Saturday, November 7, 2009

Budget Question

Most companies are well into budget planning for 2010, using what's known as "incremental" budgeting. I prefer "zero based" budgeting, a process I shared with students at Mount Royal University earlier this week.

Essentially, zero based budgeting is the opposite of incremental (aka “use it or lose it”) budgeting. With incremental budgeting, if your department had a $50,000 budget in 2009, they will automatically get a $50,000 budget in 2010 with a small percentage increase based on negotiations with management.

With zero based budgeting, you negotiate for your entire budget each year based on your strategic plans for the upcoming year. Under current economic conditions, incremental budgets are being maintained (after cutting earlier in this year) or being reduced for 2010.

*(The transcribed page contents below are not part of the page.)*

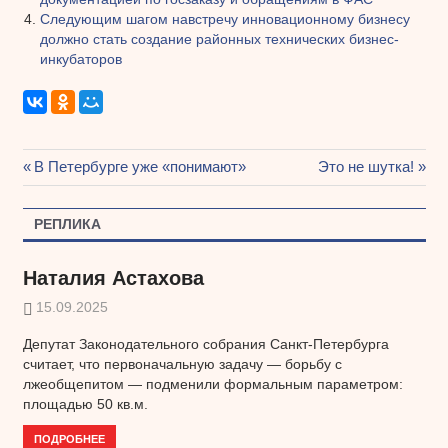
Следующим шагом навстречу инновационному бизнесу
должно стать создание районных технических бизнес-
инкубаторов
Предыдущая
В Петербурге уже «понимают»
Следующая
Это не шутка!
Навигация
запись:
запись:
по
РЕПЛИКА
записям
Наталия Астахова
15.09.2025
Депутат Законодательного собрания Санкт-Петербурга
считает, что первоначальную задачу — борьбу с
лжеобщепитом — подменили формальным параметром:
площадью 50 кв.м.
ПОДРОБНЕЕ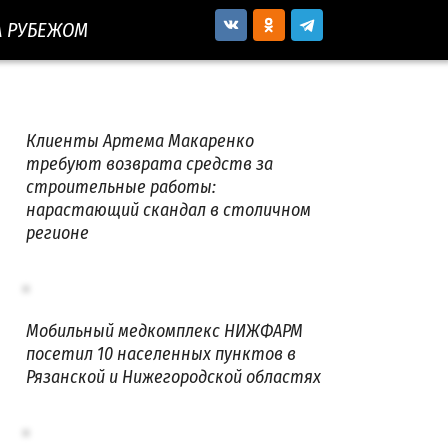
А РУБЕЖОМ
Клиенты Артема Макаренко
требуют возврата средств за
строительные работы:
нарастающий скандал в столичном
регионе
Мобильный медкомплекс НИЖФАРМ
посетил 10 населенных пунктов в
Рязанской и Нижегородской областях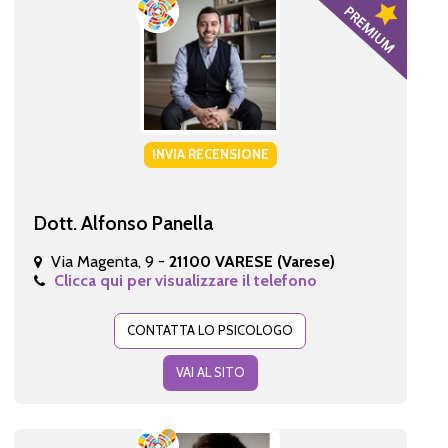
INVIA RECENSIONE
Dott. Alfonso Panella
Via Magenta, 9 -
21100 VARESE (Varese)
Clicca qui per visualizzare il telefono
CONTATTA LO PSICOLOGO
VAI AL SITO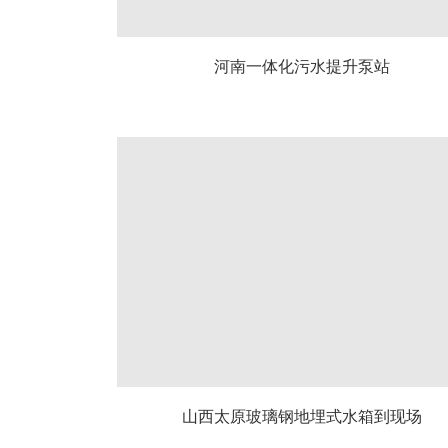
河南一体化污水提升泵站
山西太原玻璃钢地埋式水箱到现场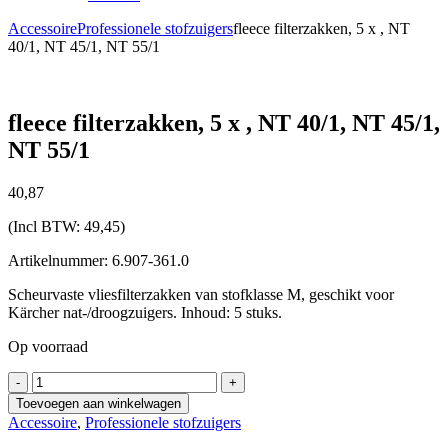
Accessoire
Professionele stofzuigers
fleece filterzakken, 5 x , NT
40/1, NT 45/1, NT 55/1
fleece filterzakken, 5 x , NT 40/1, NT 45/1,
NT 55/1
40,
87
(Incl BTW:
49,45
)
Artikelnummer: 6.907-361.0
Scheurvaste vliesfilterzakken van stofklasse M, geschikt voor
Kärcher nat-/droogzuigers. Inhoud: 5 stuks.
Op voorraad
fleece
-
+
filterzakken,
Toevoegen aan winkelwagen
5
Accessoire
,
Professionele stofzuigers
x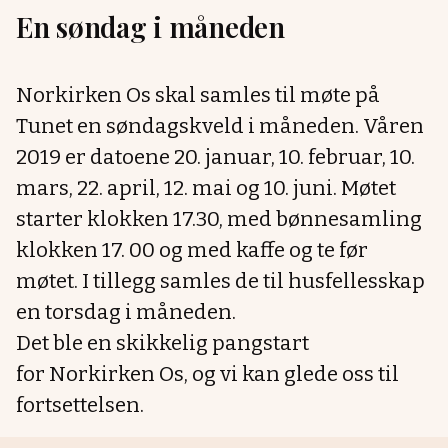
En søndag i måneden
Norkirken Os skal samles til møte på
Tunet en søndagskveld i måneden. Våren
2019 er datoene 20. januar, 10. februar, 10.
mars, 22. april, 12. mai og 10. juni. Møtet
starter klokken 17.30, med bønnesamling
klokken 17. 00 og med kaffe og te før
møtet. I tillegg samles de til husfellesskap
en torsdag i måneden.
Det ble en skikkelig pangstart
for Norkirken Os, og vi kan glede oss til
fortsettelsen.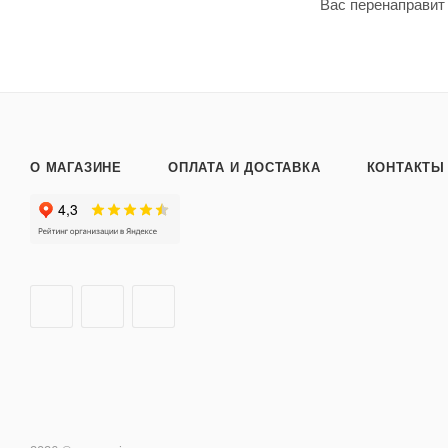
Вас перенаправит
О МАГАЗИНЕ
ОПЛАТА И ДОСТАВКА
КОНТАКТЫ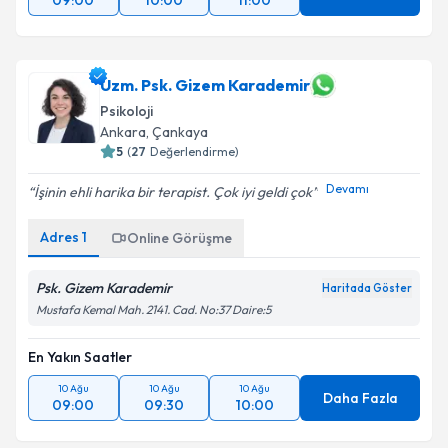
09:00
10:00
11:00
Uzm. Psk. Gizem Karademir
Psikoloji
Ankara
, Çankaya
5
(
27
Değerlendirme)
Devamı
İşinin ehli harika bir terapist. Çok iyi geldi çok
Adres
1
Online Görüşme
Psk. Gizem Karademir
Haritada Göster
Mustafa Kemal Mah. 2141. Cad. No:37 Daire:5
En Yakın Saatler
10 Ağu
10 Ağu
10 Ağu
Daha Fazla
09:00
09:30
10:00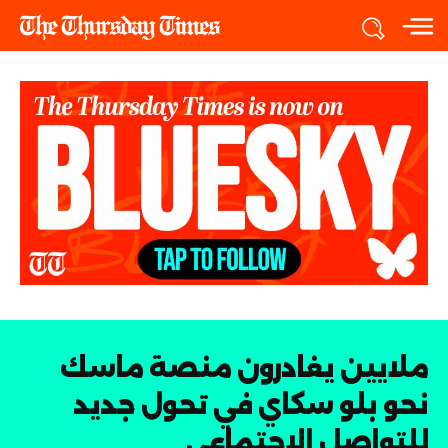
ملايين يغادرون منصة ماسك
نحو بلو سكاي في تحول جديد
للتواصل الاجتماعي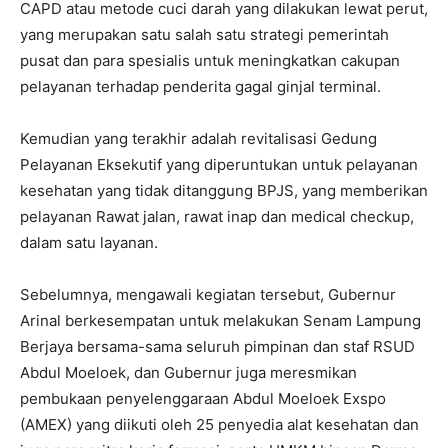
CAPD atau metode cuci darah yang dilakukan lewat perut,
yang merupakan satu salah satu strategi pemerintah
pusat dan para spesialis untuk meningkatkan cakupan
pelayanan terhadap penderita gagal ginjal terminal.
Kemudian yang terakhir adalah revitalisasi Gedung
Pelayanan Eksekutif yang diperuntukan untuk pelayanan
kesehatan yang tidak ditanggung BPJS, yang memberikan
pelayanan Rawat jalan, rawat inap dan medical checkup,
dalam satu layanan.
Sebelumnya, mengawali kegiatan tersebut, Gubernur
Arinal berkesempatan untuk melakukan Senam Lampung
Berjaya bersama-sama seluruh pimpinan dan staf RSUD
Abdul Moeloek, dan Gubernur juga meresmikan
pembukaan penyelenggaraan Abdul Moeloek Exspo
(AMEX) yang diikuti oleh 25 penyedia alat kesehatan dan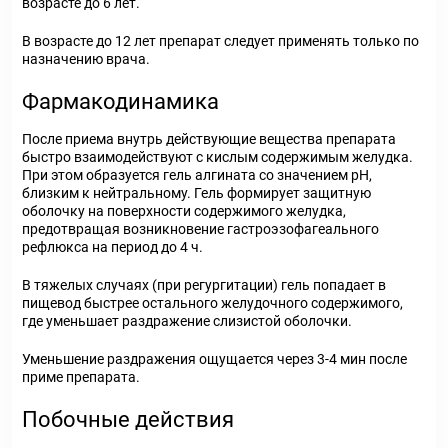
возрасте до 6 лет.
В возрасте до 12 лет препарат следует применять только по
назначению врача.
Фармакодинамика
После приема внутрь действующие вещества препарата
быстро взаимодействуют с кислым содержимым желудка.
При этом образуется гель алгината со значением рН,
близким к нейтральному. Гель формирует защитную
оболочку на поверхности содержимого желудка,
предотвращая возникновение гастроэзофагеального
рефлюкса на период до 4 ч.
В тяжелых случаях (при регургитации) гель попадает в
пищевод быстрее остального желудочного содержимого,
где уменьшает раздражение слизистой оболочки.
Уменьшение раздражения ощущается через 3-4 мин после
приме препарата.
Побочные действия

By taking a “zero based” approach to your projects, you should go into a presentation with management with all relevant quotes and estimates from your suppliers in hand so when management says, “so as part of our awareness campaign you want to do a direct mail campaign to every household in Okotoks, how much will that be,” you can confidently respond, “we received 3 quotes and the best value is $0.50 per house or $3,125” (Okotoks caps their population at 25,000, assuming 4 individuals per house, there are 6,250 houses in Okotoks). That response, as opposed to “I don’t know” or “Um, we’ll get back to you on that” increases your chances of getting close to the budget you asked for.

So which do you prefer, incremental or zero based budgeting? How are you doing more with less going into 2010?

Special thanks to Amy, who inspired this post.